1

I have tried asking this question before, but was a bit sloppy and confusing in delivering my data. For context, see Importing fread vs read.table and errors.

I want to read in a selection of columns from a bunch of .csv files and bind these together. As these .csv files are very big, it is not possible to import the files completely.

I tried to do this using the following piece of code for columns 1,2,3,25 and 29:

my.files <- list.files(pattern=".csv")
my.data <- lapply(my.files,fread, header = FALSE, sep=",", select = c(1,2,3,25,29)) 
df <- do.call("rbind", my.data)

However, using fread made the resulting datafile consist of characters, making it impossible to create good graphs. I tried to convert character data to numeric (see the context link), but that didn't work out as well.

When using read.table instead of fread on one of the files, the data is read in correctly. Therefore I would want to create a piece of code that does the same as the piece of code with fread, but with read.table. I tried the following code, but that didn't work.

my.files <- list.files(pattern=".csv")
my.data <- lapply(my.files,read.table, header = FALSE, sep=",", colClasses = c(1,2,3,25,29)) 
df <- do.call("rbind", my.data)

How can I read in specific columns from the .csv files with read.table and binding these together, while avoiding having to read in the complete files?

Marijn
  • 61
  • 1
  • 7

2 Answers2

0

colClasses uses a vector defining the expected classes. Use "NULL" when you want to skip a column.

For example:

colClasses = c("character", NULL , "character")

In this case, columns 1 and 3 are set to character and column 2 is skipped.

Esteban PS
  • 929
  • 1
  • 8
  • 12
0

First determine the number of columns nc in the files by looking at the first row of the first file. Using nc set up the colClasses vector which should contain all "NULL" values except for the desired columns which should be NA. Then read the files in using the colClasses vector we computed and rbind the resulting data frames together.

nc <- ncol(read.csv(my.files[1], header = FALSE, nrows = 1))
colClasses <- replace(rep("NULL", nc), c(1:3, 25, 29), NA)
my.data <- lapply(my.files, read.csv, header = FALSE, colClasses = colClasses)
do.call("rbind", my.data)
G. Grothendieck
  • 254,981
  • 17
  • 203
  • 341

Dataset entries

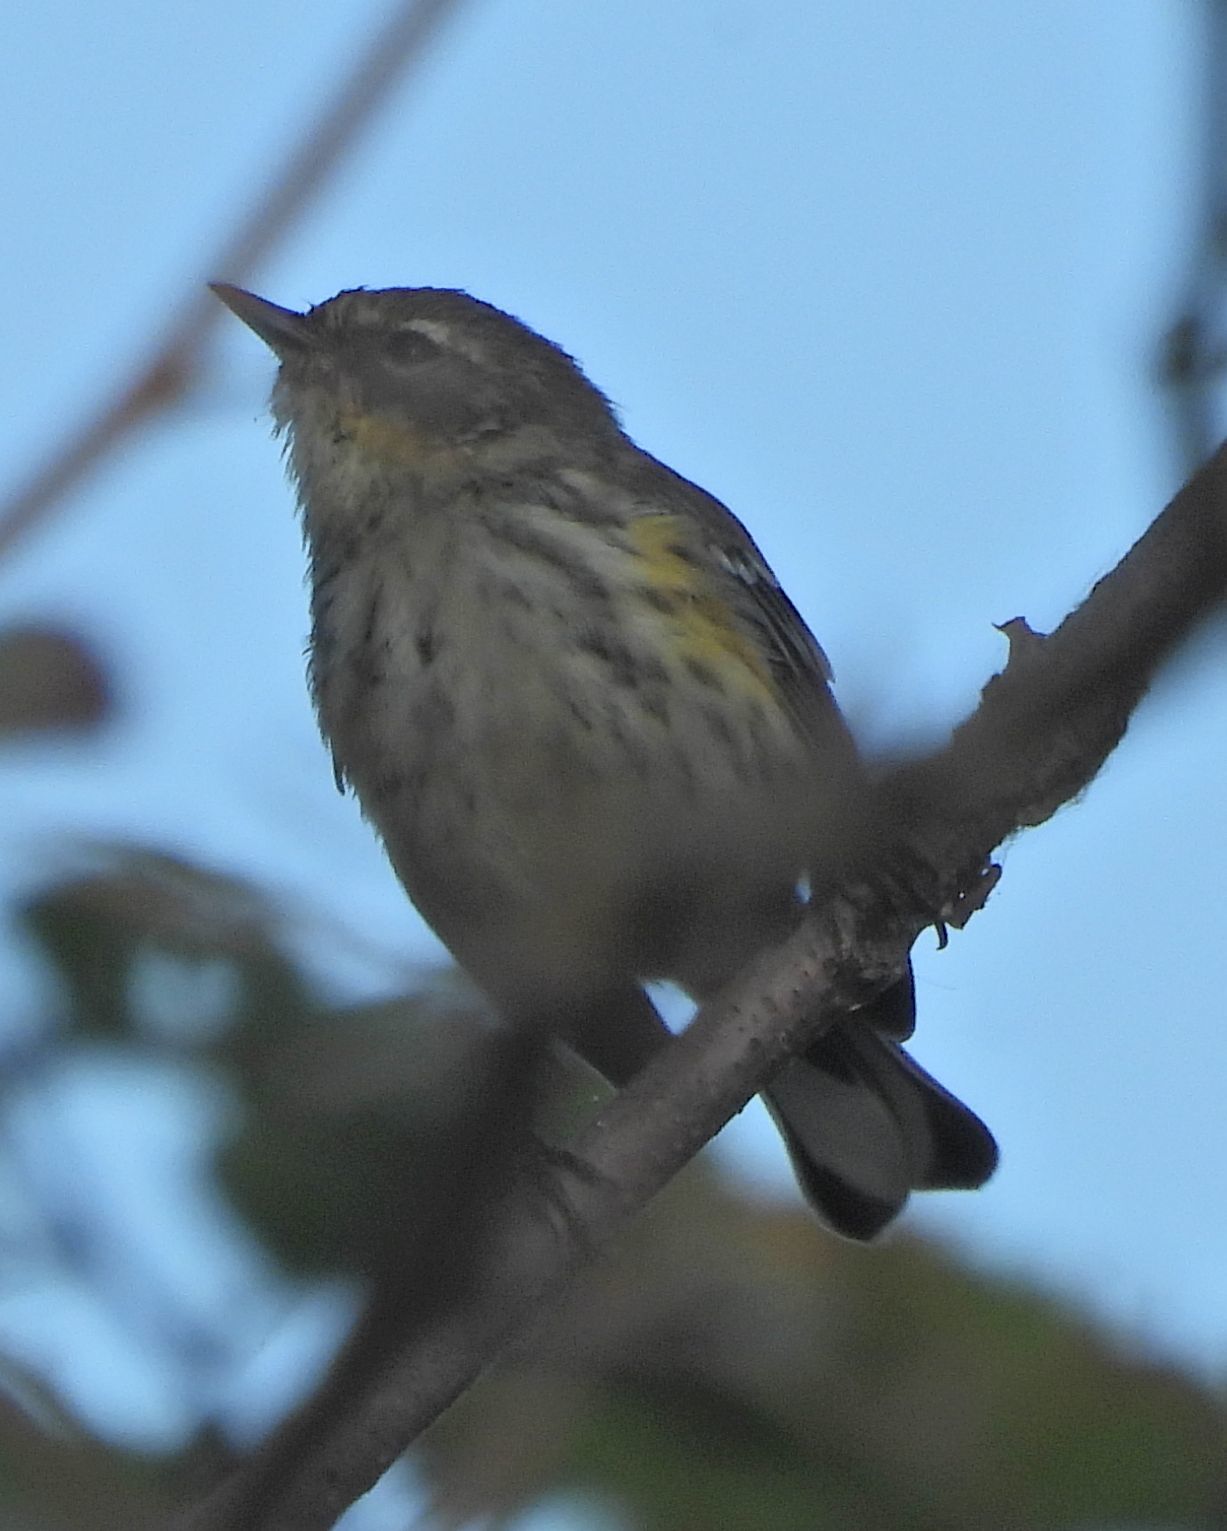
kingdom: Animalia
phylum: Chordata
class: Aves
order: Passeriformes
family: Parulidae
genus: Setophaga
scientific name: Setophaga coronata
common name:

Problem 1: From the thread on reading selected .csv columns in R, give every column number the poster wants to read from the files.
Problem 2:
Answer these questions on the thread about reading selected .csv columns in R:
(a) Which function made the resulting data file consist of characters?
(b) In the first answer, what value goes in colClasses to skip a column?
(c) In the second answer, what value should the desired columns have in the colClasses vector?

Complete answer 1: 1, 2, 3, 25, 29

Complete answer 2:
(a) fread
(b) "NULL"
(c) NA